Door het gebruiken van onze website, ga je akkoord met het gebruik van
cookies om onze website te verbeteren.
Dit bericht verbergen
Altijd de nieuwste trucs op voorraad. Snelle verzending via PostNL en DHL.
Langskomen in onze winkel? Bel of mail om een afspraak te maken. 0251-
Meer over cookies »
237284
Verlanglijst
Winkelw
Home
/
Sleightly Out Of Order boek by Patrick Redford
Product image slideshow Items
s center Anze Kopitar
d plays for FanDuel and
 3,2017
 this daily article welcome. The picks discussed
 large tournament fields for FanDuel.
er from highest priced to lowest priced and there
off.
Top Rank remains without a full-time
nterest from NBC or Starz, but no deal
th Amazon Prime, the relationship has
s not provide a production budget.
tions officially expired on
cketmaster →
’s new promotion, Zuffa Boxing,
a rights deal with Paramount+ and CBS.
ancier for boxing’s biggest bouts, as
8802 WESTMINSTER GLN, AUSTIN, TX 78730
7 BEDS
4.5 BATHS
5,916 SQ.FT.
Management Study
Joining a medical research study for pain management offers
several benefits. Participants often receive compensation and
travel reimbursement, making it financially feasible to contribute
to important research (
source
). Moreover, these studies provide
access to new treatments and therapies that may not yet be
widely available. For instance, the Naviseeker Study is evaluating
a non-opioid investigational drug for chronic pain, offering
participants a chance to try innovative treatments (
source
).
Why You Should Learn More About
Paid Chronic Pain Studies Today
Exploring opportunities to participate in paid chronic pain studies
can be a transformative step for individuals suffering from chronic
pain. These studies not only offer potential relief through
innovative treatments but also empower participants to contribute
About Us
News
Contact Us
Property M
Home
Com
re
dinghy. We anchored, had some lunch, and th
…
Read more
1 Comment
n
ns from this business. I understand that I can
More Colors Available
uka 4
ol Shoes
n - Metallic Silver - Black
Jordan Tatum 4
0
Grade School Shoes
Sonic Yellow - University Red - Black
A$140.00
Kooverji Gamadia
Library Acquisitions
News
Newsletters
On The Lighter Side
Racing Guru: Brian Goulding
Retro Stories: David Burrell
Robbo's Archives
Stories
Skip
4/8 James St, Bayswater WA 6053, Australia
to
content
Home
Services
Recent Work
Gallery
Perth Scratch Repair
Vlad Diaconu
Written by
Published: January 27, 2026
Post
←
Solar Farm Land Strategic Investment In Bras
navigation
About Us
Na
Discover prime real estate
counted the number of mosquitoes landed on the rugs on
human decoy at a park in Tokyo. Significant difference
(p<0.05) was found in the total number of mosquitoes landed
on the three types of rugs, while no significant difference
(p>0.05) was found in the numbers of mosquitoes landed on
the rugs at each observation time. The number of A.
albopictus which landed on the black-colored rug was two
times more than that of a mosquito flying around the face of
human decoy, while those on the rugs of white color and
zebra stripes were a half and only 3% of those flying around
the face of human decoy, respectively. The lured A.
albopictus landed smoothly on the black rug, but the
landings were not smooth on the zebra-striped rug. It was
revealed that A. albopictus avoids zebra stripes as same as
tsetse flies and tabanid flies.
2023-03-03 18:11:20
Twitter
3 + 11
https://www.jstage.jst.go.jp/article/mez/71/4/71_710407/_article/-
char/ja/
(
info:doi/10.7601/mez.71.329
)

——————

_Problem to work on_. For each record above, print an exact copy.

_Solution to this exercise_.
Door het gebruiken van onze website, ga je akkoord met het gebruik van
cookies om onze website te verbeteren.
Dit bericht verbergen
Altijd de nieuwste trucs op voorraad. Snelle verzending via PostNL en DHL.
Langskomen in onze winkel? Bel of mail om een afspraak te maken. 0251-
Meer over cookies »
237284
Verlanglijst
Winkelw
Home
/
Sleightly Out Of Order boek by Patrick Redford
Product image slideshow Items
s center Anze Kopitar
d plays for FanDuel and
 3,2017
 this daily article welcome. The picks discussed
 large tournament fields for FanDuel.
er from highest priced to lowest priced and there
off.
Top Rank remains without a full-time
nterest from NBC or Starz, but no deal
th Amazon Prime, the relationship has
s not provide a production budget.
tions officially expired on
cketmaster →
’s new promotion, Zuffa Boxing,
a rights deal with Paramount+ and CBS.
ancier for boxing’s biggest bouts, as
8802 WESTMINSTER GLN, AUSTIN, TX 78730
7 BEDS
4.5 BATHS
5,916 SQ.FT.
Management Study
Joining a medical research study for pain management offers
several benefits. Participants often receive compensation and
travel reimbursement, making it financially feasible to contribute
to important research (
source
). Moreover, these studies provide
access to new treatments and therapies that may not yet be
widely available. For instance, the Naviseeker Study is evaluating
a non-opioid investigational drug for chronic pain, offering
participants a chance to try innovative treatments (
source
).
Why You Should Learn More About
Paid Chronic Pain Studies Today
Exploring opportunities to participate in paid chronic pain studies
can be a transformative step for individuals suffering from chronic
pain. These studies not only offer potential relief through
innovative treatments but also empower participants to contribute
About Us
News
Contact Us
Property M
Home
Com
re
dinghy. We anchored, had some lunch, and th
…
Read more
1 Comment
n
ns from this business. I understand that I can
More Colors Available
uka 4
ol Shoes
n - Metallic Silver - Black
Jordan Tatum 4
0
Grade School Shoes
Sonic Yellow - University Red - Black
A$140.00
Kooverji Gamadia
Library Acquisitions
News
Newsletters
On The Lighter Side
Racing Guru: Brian Goulding
Retro Stories: David Burrell
Robbo's Archives
Stories
Skip
4/8 James St, Bayswater WA 6053, Australia
to
content
Home
Services
Recent Work
Gallery
Perth Scratch Repair
Vlad Diaconu
Written by
Published: January 27, 2026
Post
←
Solar Farm Land Strategic Investment In Bras
navigation
About Us
Na
Discover prime real estate
counted the number of mosquitoes landed on the rugs on
human decoy at a park in Tokyo. Significant difference
(p<0.05) was found in the total number of mosquitoes landed
on the three types of rugs, while no significant difference
(p>0.05) was found in the numbers of mosquitoes landed on
the rugs at each observation time. The number of A.
albopictus which landed on the black-colored rug was two
times more than that of a mosquito flying around the face of
human decoy, while those on the rugs of white color and
zebra stripes were a half and only 3% of those flying around
the face of human decoy, respectively. The lured A.
albopictus landed smoothly on the black rug, but the
landings were not smooth on the zebra-striped rug. It was
revealed that A. albopictus avoids zebra stripes as same as
tsetse flies and tabanid flies.
2023-03-03 18:11:20
Twitter
3 + 11
https://www.jstage.jst.go.jp/article/mez/71/4/71_710407/_article/-
char/ja/
(
info:doi/10.7601/mez.71.329
)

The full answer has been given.